I stood up and examined the armor plates.
“The strings are so hard to work with,” he said, trying to reach them. I pulled the laces tightly, bringing the front and back plate together and tied them in place. He put on his belt and I saw the holster for his pistol, the sheath for his short sword, and the clip for his whip, but none of the items were actually there.
“Where are your weapons?”
“I had to turn them in for the night because you were coming to my room. I’ll grab them after I lead you back to your family’s cell.”
“Oh, of course.” You wouldn’t trust a dishonored to be in the same room as unsecured weapons.
He laughed. "Come on, let’s go.” He cleared his throat and suddenly became gruff. His eyes hardened. He grabbed my wrist and dragged me forwards. “Stop fighting me. I don’t want to actually hurt you. I just need to look like I’m being rough when we leave this room."
I swallowed and let him yank me out of the room. When we reached my family’s cell block, there was a guard handing out the morning bread to ladies of the guards first. Bryan let go of me and I made my way toward the line, careful to not look and watch him leave. None of the other women watched their guards leave and I had to be like them.

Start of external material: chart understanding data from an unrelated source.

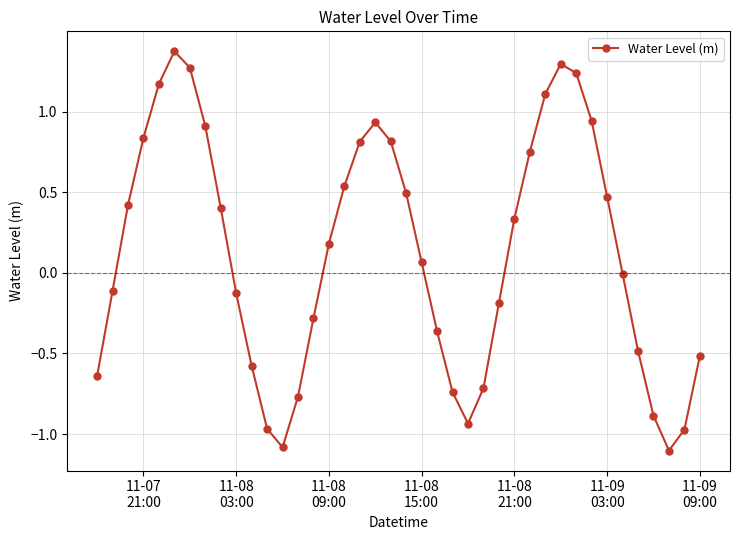

How many lines are shown in the chart?

1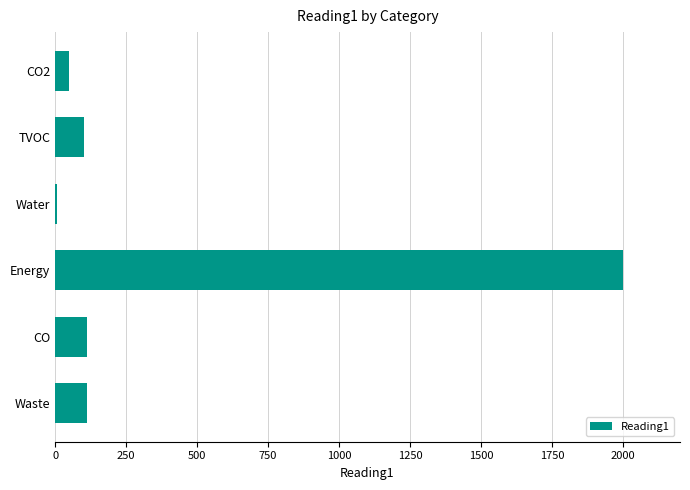

Reading top to bottom, what are all the values shown in this chart?

CO2=50.1	TVOC=100.1	Water=5.5	Energy=2000.0	CO=111.0	Waste=111.0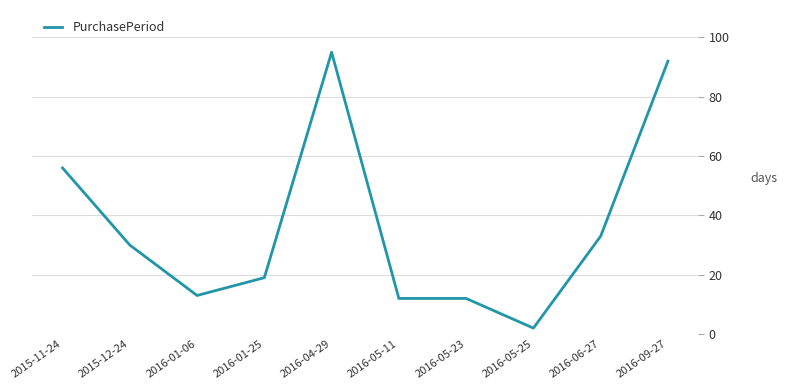

Reading left to right, what are all the values shown in this chart?

56	30	13	19	95	12	12	2	33	92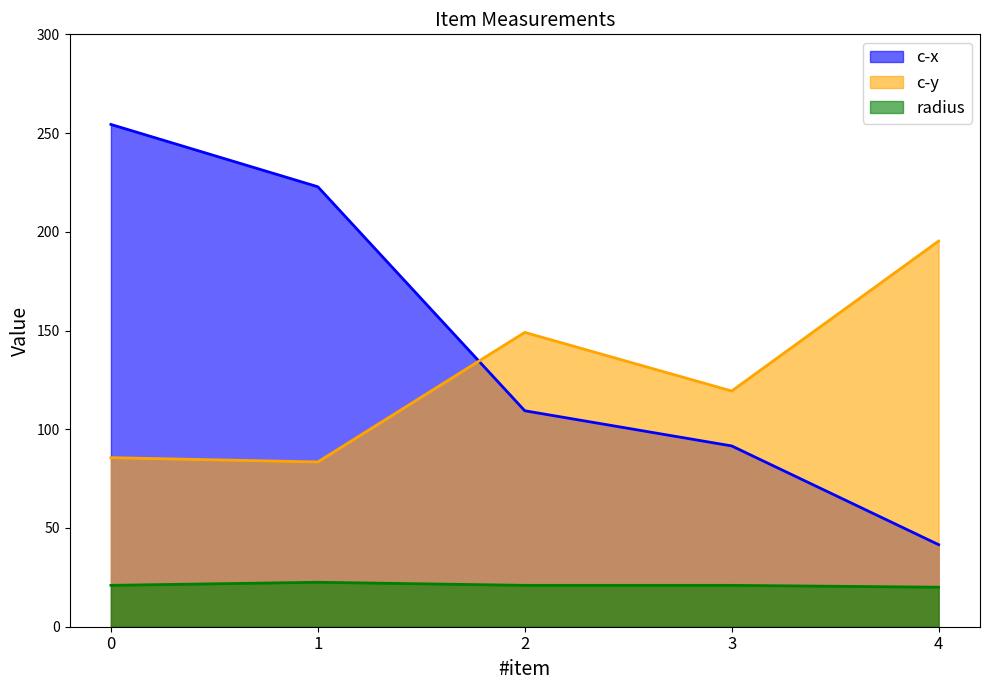

What is the value of the c-y point at the 4th from the left?

119.4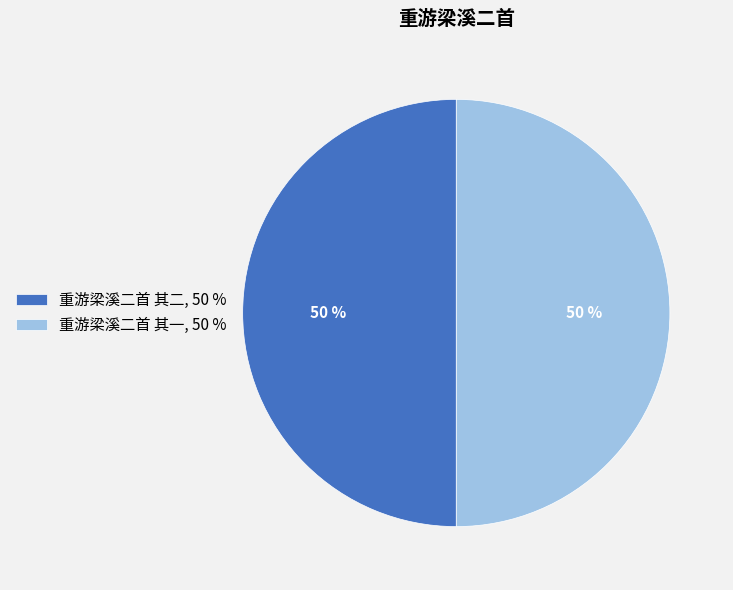

To the nearest percent, what portion does 重游梁溪二首 其二, 50 % represent?

50%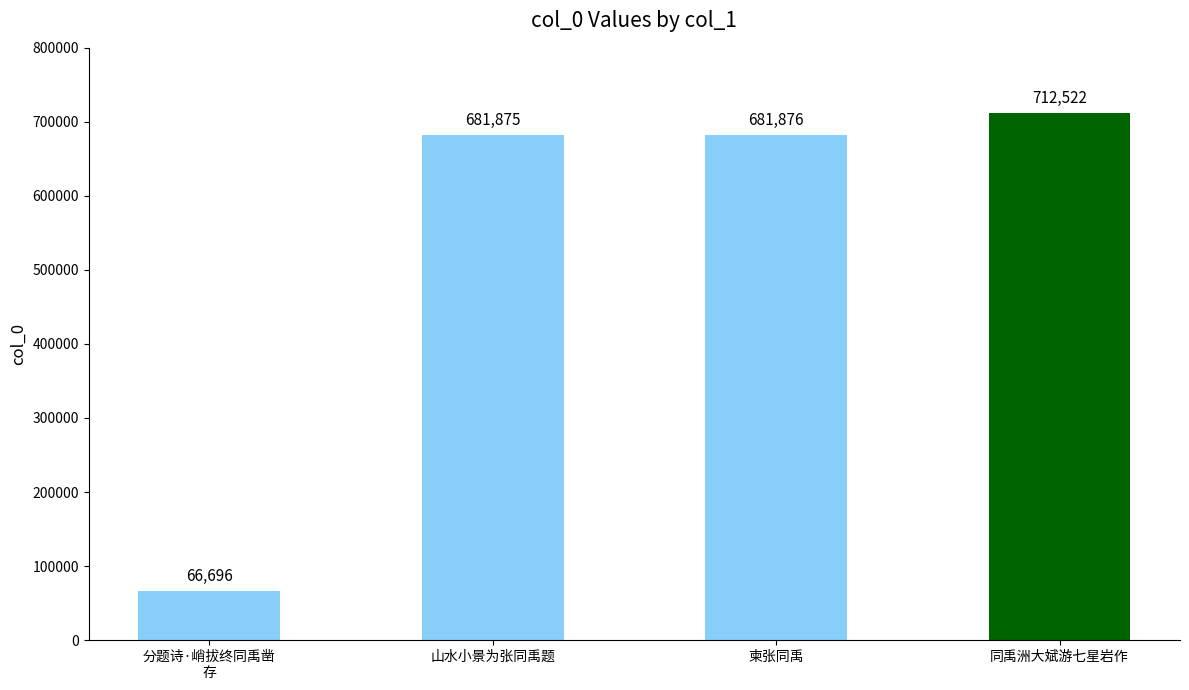

What is the label of the 1st bar from the right?

同禹洲大斌游七星岩作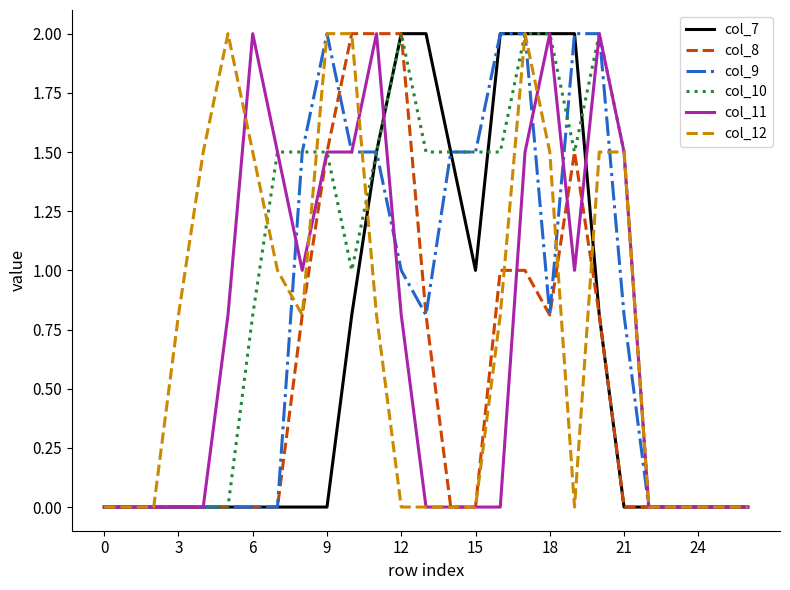

What is the highest value of the col_7 series?

2.0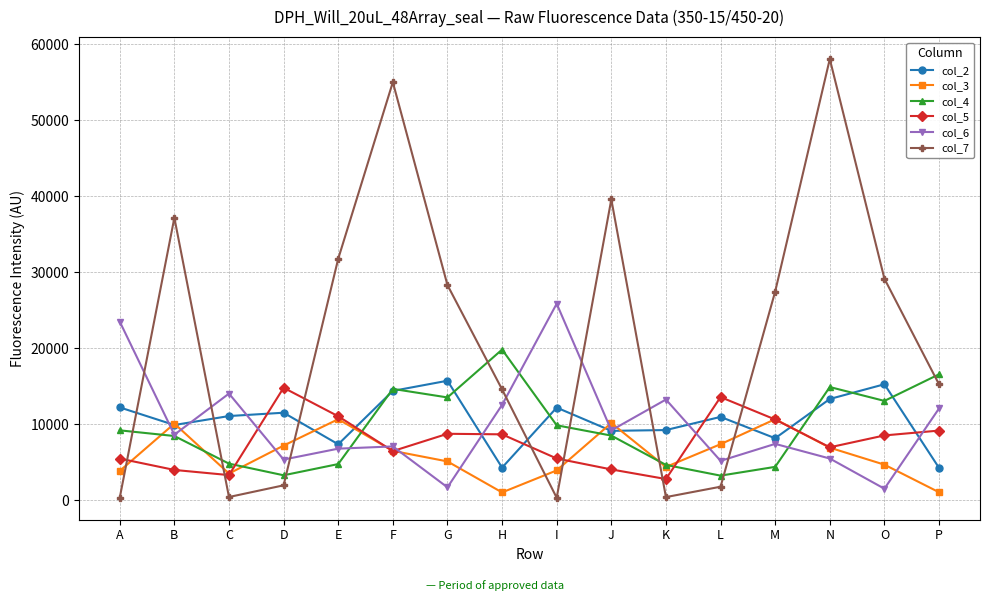

True or false: col_5 and col_3 intersect in this chart.

True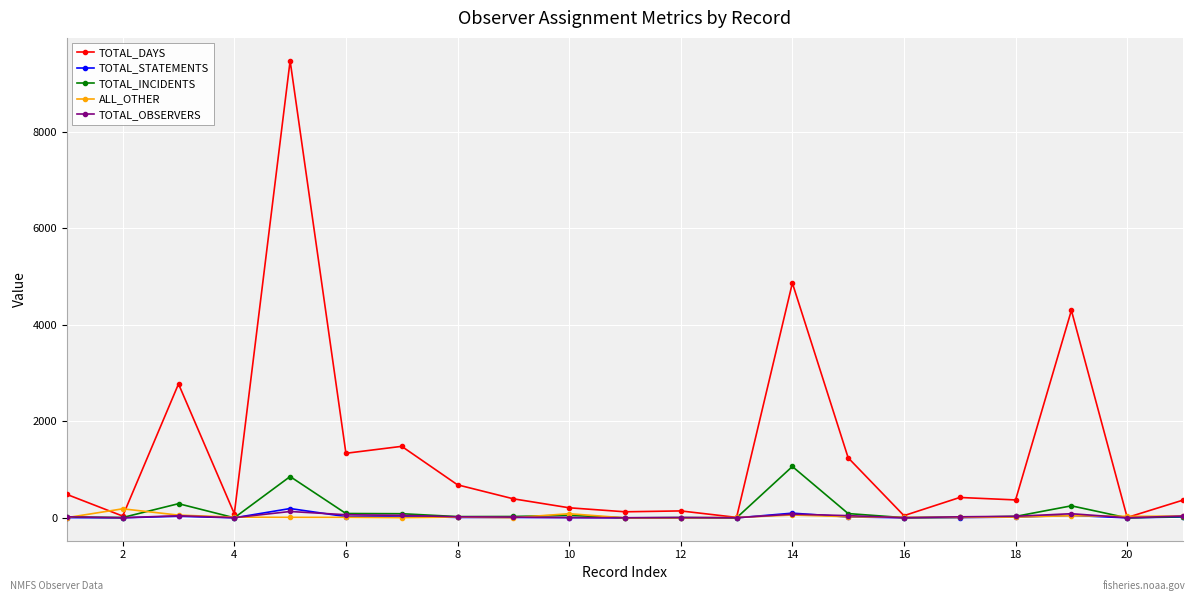

What is the difference between the maximum and minimum values in the TOTAL_INCIDENTS series?

1065.1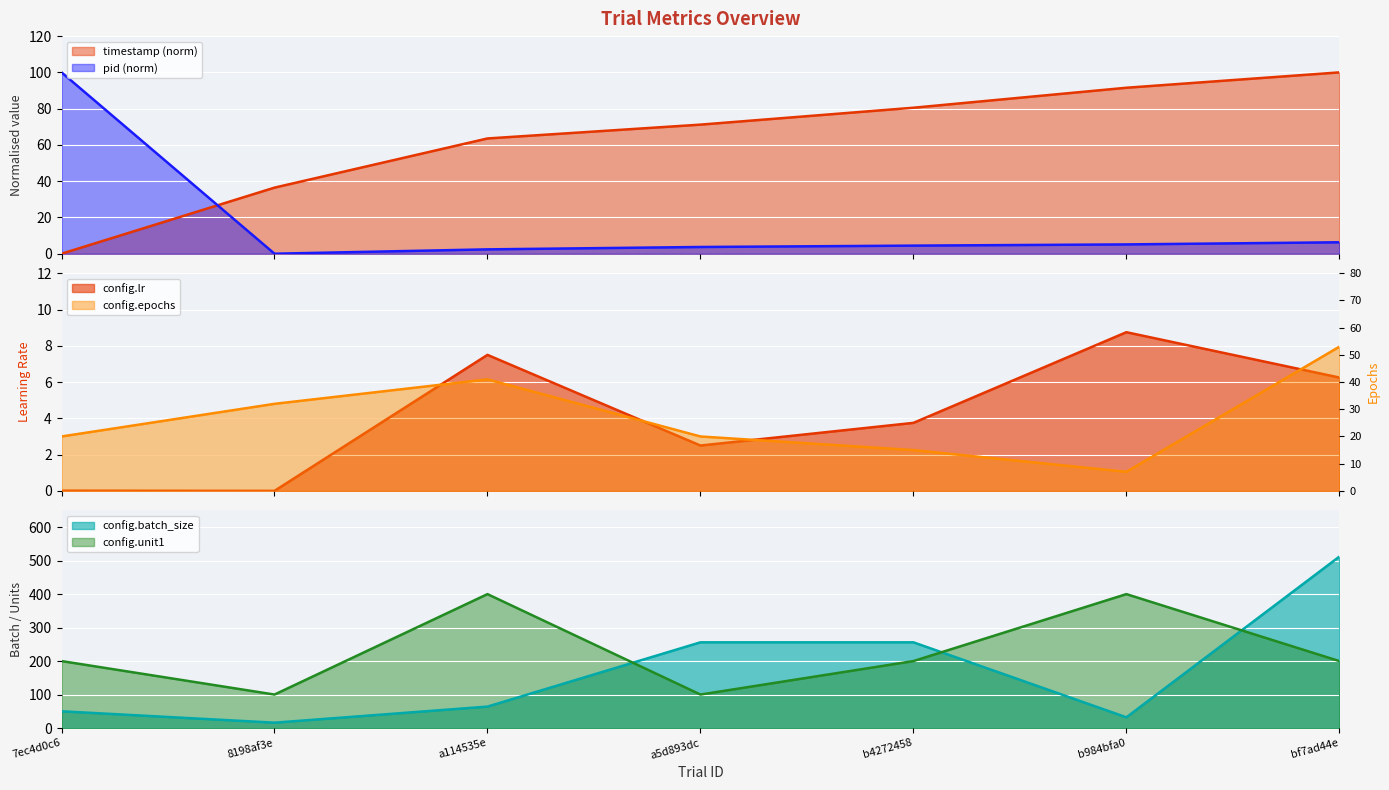

How many interior local peaks does the config.unit1 series have?

2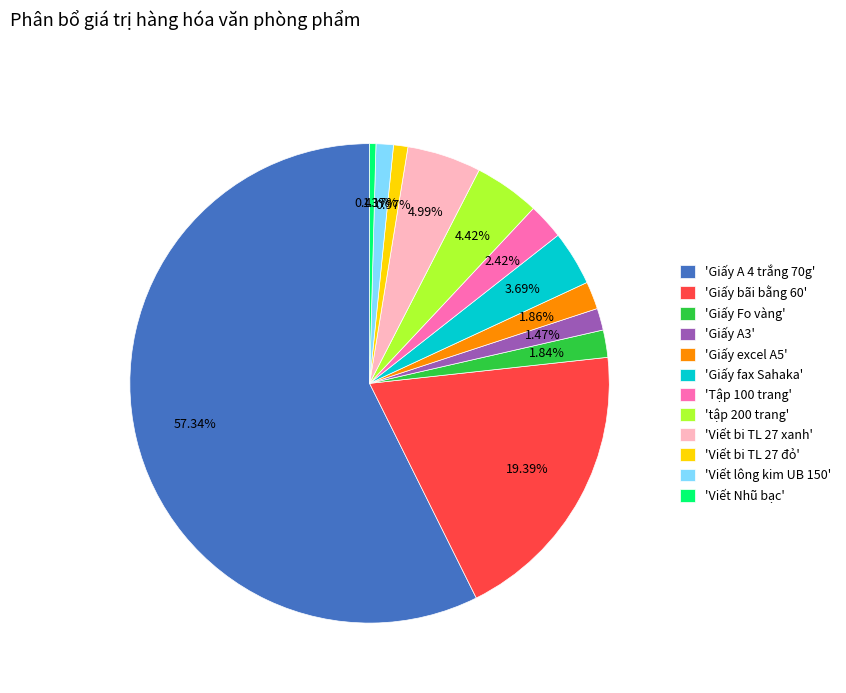

How many segments does this pie chart have?

12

I grabbed a handful of bread and stuffed it in my mouth. Food was always so good, so delicious. Another woman knocked into me, and I realized it was my sister. That mysterious figure I hadn’t seen in ages. Her curly brown hair had gotten long enough to be an afro.
“Casia!”
She turned and glared at me. “Who are you? You’re new? Don’t talk to me, loser.” She said it loudly and the guards laughed. I stared at her in shock. In an undertone whisper, as she was turning away, I heard, “Hi, sister. Bryan will look after you.”
She stalked away from me like a queen. All the women moved out of her way. She grabbed three pieces of bread but the guard said nothing. She smiled at him. “See you tonight, Regan. I’m all yours, right?”
He started to smile, then stopped, unsure of how to react. “Umm, yes, of course. See you tonight, Casia.” Even the guards respected her. She turned and went toward the collection point, and as she passed me she winked and whispered without looking at me. “Don’t do anything stupid.”
What did she think I was going to do? And what was she doing? She seemed to have all the guards wrapped around her little finger.
I followed in her powerful wake toward the collection area and spotted one more familiar face: Reese. I guess she must be older than eighteen.